▶ EXERCISE OBJECTIVE
Quote the data below in full, please, without altering anything.

::::::::

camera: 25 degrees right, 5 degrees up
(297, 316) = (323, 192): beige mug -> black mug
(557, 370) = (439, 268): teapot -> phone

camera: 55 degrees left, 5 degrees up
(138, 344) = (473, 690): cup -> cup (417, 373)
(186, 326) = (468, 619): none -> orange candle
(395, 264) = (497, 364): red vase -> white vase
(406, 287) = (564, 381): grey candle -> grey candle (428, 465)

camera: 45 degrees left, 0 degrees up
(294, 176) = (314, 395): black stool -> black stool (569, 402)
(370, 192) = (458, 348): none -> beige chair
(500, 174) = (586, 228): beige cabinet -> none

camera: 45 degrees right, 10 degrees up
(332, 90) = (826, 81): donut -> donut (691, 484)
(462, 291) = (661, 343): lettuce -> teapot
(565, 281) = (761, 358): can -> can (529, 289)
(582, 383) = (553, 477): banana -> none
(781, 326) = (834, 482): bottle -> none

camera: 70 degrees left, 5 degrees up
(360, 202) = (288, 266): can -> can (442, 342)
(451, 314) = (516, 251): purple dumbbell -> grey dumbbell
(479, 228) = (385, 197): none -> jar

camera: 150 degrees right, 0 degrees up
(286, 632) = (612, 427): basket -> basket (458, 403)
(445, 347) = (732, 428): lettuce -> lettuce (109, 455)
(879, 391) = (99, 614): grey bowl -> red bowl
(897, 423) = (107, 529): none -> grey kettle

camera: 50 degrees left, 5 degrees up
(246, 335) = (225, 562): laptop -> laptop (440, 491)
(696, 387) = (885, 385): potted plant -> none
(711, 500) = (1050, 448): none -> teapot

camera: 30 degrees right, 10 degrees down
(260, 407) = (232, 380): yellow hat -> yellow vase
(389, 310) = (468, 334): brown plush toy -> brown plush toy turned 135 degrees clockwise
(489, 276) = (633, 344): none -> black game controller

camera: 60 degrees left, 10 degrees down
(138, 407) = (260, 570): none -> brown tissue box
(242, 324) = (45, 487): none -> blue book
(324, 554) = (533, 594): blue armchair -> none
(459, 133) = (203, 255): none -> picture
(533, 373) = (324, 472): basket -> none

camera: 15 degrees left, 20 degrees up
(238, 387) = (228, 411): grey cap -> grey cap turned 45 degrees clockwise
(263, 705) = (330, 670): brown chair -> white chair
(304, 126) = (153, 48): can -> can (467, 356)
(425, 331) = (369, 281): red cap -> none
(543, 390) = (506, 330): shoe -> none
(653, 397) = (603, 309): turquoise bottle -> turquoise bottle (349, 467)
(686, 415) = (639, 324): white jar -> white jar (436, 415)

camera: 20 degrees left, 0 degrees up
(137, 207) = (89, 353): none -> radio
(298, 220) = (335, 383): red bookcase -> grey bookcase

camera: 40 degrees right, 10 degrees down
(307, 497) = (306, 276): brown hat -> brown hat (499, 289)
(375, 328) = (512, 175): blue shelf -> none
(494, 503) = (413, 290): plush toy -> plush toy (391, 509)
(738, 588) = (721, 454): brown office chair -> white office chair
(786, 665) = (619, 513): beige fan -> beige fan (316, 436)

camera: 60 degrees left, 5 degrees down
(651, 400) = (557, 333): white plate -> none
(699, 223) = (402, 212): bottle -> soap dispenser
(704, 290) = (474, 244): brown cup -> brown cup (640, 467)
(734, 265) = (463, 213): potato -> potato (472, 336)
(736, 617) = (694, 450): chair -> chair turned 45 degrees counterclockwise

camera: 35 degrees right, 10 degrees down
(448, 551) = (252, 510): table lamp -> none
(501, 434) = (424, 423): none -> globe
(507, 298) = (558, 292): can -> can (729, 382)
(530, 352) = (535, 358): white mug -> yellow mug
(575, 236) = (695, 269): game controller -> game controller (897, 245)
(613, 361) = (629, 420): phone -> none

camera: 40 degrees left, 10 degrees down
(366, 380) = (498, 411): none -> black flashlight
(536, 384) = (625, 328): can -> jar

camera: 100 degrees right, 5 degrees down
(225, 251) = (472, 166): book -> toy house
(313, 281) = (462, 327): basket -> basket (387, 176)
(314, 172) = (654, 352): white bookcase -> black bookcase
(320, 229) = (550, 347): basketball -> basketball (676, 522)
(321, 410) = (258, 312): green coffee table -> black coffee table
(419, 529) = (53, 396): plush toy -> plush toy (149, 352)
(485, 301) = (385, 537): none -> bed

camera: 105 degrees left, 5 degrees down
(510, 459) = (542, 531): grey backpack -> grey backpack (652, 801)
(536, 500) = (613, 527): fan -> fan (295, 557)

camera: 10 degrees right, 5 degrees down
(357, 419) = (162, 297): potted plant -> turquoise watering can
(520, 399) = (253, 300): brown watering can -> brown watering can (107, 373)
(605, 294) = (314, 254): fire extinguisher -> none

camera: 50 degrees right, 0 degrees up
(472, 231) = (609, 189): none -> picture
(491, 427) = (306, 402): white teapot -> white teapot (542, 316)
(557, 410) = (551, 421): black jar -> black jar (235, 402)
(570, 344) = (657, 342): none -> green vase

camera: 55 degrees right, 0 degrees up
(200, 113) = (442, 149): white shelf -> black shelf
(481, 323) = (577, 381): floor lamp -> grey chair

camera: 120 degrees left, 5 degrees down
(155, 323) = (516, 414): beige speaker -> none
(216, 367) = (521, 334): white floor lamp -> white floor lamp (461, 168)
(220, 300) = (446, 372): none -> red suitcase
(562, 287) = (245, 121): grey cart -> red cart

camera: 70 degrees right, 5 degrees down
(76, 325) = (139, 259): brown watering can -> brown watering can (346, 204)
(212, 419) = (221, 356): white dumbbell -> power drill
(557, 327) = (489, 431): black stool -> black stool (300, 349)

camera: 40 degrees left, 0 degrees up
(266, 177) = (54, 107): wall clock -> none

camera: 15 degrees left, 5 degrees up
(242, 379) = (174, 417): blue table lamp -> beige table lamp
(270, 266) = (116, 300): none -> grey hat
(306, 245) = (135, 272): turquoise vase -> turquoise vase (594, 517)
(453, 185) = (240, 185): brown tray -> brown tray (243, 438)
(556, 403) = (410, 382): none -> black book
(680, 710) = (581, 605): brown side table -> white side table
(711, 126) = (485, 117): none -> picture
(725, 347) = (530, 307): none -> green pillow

::::::::

▶ RESULT
camera: 25 degrees right, 5 degrees up
(297, 316) = (323, 192): beige mug -> black mug
(557, 370) = (439, 268): teapot -> phone

camera: 55 degrees left, 5 degrees up
(138, 344) = (473, 690): cup -> cup (417, 373)
(186, 326) = (468, 619): none -> orange candle
(395, 264) = (497, 364): red vase -> white vase
(406, 287) = (564, 381): grey candle -> grey candle (428, 465)

camera: 45 degrees left, 0 degrees up
(294, 176) = (314, 395): black stool -> black stool (569, 402)
(370, 192) = (458, 348): none -> beige chair
(500, 174) = (586, 228): beige cabinet -> none

camera: 45 degrees right, 10 degrees up
(332, 90) = (826, 81): donut -> donut (691, 484)
(462, 291) = (661, 343): lettuce -> teapot
(565, 281) = (761, 358): can -> can (529, 289)
(582, 383) = (553, 477): banana -> none
(781, 326) = (834, 482): bottle -> none

camera: 70 degrees left, 5 degrees up
(360, 202) = (288, 266): can -> can (442, 342)
(451, 314) = (516, 251): purple dumbbell -> grey dumbbell
(479, 228) = (385, 197): none -> jar

camera: 150 degrees right, 0 degrees up
(286, 632) = (612, 427): basket -> basket (458, 403)
(445, 347) = (732, 428): lettuce -> lettuce (109, 455)
(879, 391) = (99, 614): grey bowl -> red bowl
(897, 423) = (107, 529): none -> grey kettle

camera: 50 degrees left, 5 degrees up
(246, 335) = (225, 562): laptop -> laptop (440, 491)
(696, 387) = (885, 385): potted plant -> none
(711, 500) = (1050, 448): none -> teapot

camera: 30 degrees right, 10 degrees down
(260, 407) = (232, 380): yellow hat -> yellow vase
(389, 310) = (468, 334): brown plush toy -> brown plush toy turned 135 degrees clockwise
(489, 276) = (633, 344): none -> black game controller

camera: 60 degrees left, 10 degrees down
(138, 407) = (260, 570): none -> brown tissue box
(242, 324) = (45, 487): none -> blue book
(324, 554) = (533, 594): blue armchair -> none
(459, 133) = (203, 255): none -> picture
(533, 373) = (324, 472): basket -> none

camera: 15 degrees left, 20 degrees up
(238, 387) = (228, 411): grey cap -> grey cap turned 45 degrees clockwise
(263, 705) = (330, 670): brown chair -> white chair
(304, 126) = (153, 48): can -> can (467, 356)
(425, 331) = (369, 281): red cap -> none
(543, 390) = (506, 330): shoe -> none
(653, 397) = (603, 309): turquoise bottle -> turquoise bottle (349, 467)
(686, 415) = (639, 324): white jar -> white jar (436, 415)

camera: 20 degrees left, 0 degrees up
(137, 207) = (89, 353): none -> radio
(298, 220) = (335, 383): red bookcase -> grey bookcase

camera: 40 degrees right, 10 degrees down
(307, 497) = (306, 276): brown hat -> brown hat (499, 289)
(375, 328) = (512, 175): blue shelf -> none
(494, 503) = (413, 290): plush toy -> plush toy (391, 509)
(738, 588) = (721, 454): brown office chair -> white office chair
(786, 665) = (619, 513): beige fan -> beige fan (316, 436)

camera: 60 degrees left, 5 degrees down
(651, 400) = (557, 333): white plate -> none
(699, 223) = (402, 212): bottle -> soap dispenser
(704, 290) = (474, 244): brown cup -> brown cup (640, 467)
(734, 265) = (463, 213): potato -> potato (472, 336)
(736, 617) = (694, 450): chair -> chair turned 45 degrees counterclockwise

camera: 35 degrees right, 10 degrees down
(448, 551) = (252, 510): table lamp -> none
(501, 434) = (424, 423): none -> globe
(507, 298) = (558, 292): can -> can (729, 382)
(530, 352) = (535, 358): white mug -> yellow mug
(575, 236) = (695, 269): game controller -> game controller (897, 245)
(613, 361) = (629, 420): phone -> none

camera: 40 degrees left, 10 degrees down
(366, 380) = (498, 411): none -> black flashlight
(536, 384) = (625, 328): can -> jar

camera: 100 degrees right, 5 degrees down
(225, 251) = (472, 166): book -> toy house
(313, 281) = (462, 327): basket -> basket (387, 176)
(314, 172) = (654, 352): white bookcase -> black bookcase
(320, 229) = (550, 347): basketball -> basketball (676, 522)
(321, 410) = (258, 312): green coffee table -> black coffee table
(419, 529) = (53, 396): plush toy -> plush toy (149, 352)
(485, 301) = (385, 537): none -> bed

camera: 105 degrees left, 5 degrees down
(510, 459) = (542, 531): grey backpack -> grey backpack (652, 801)
(536, 500) = (613, 527): fan -> fan (295, 557)

camera: 10 degrees right, 5 degrees down
(357, 419) = (162, 297): potted plant -> turquoise watering can
(520, 399) = (253, 300): brown watering can -> brown watering can (107, 373)
(605, 294) = (314, 254): fire extinguisher -> none

camera: 50 degrees right, 0 degrees up
(472, 231) = (609, 189): none -> picture
(491, 427) = (306, 402): white teapot -> white teapot (542, 316)
(557, 410) = (551, 421): black jar -> black jar (235, 402)
(570, 344) = (657, 342): none -> green vase

camera: 55 degrees right, 0 degrees up
(200, 113) = (442, 149): white shelf -> black shelf
(481, 323) = (577, 381): floor lamp -> grey chair

camera: 120 degrees left, 5 degrees down
(155, 323) = (516, 414): beige speaker -> none
(216, 367) = (521, 334): white floor lamp -> white floor lamp (461, 168)
(220, 300) = (446, 372): none -> red suitcase
(562, 287) = (245, 121): grey cart -> red cart

camera: 70 degrees right, 5 degrees down
(76, 325) = (139, 259): brown watering can -> brown watering can (346, 204)
(212, 419) = (221, 356): white dumbbell -> power drill
(557, 327) = (489, 431): black stool -> black stool (300, 349)

camera: 40 degrees left, 0 degrees up
(266, 177) = (54, 107): wall clock -> none

camera: 15 degrees left, 5 degrees up
(242, 379) = (174, 417): blue table lamp -> beige table lamp
(270, 266) = (116, 300): none -> grey hat
(306, 245) = (135, 272): turquoise vase -> turquoise vase (594, 517)
(453, 185) = (240, 185): brown tray -> brown tray (243, 438)
(556, 403) = (410, 382): none -> black book
(680, 710) = (581, 605): brown side table -> white side table
(711, 126) = (485, 117): none -> picture
(725, 347) = (530, 307): none -> green pillow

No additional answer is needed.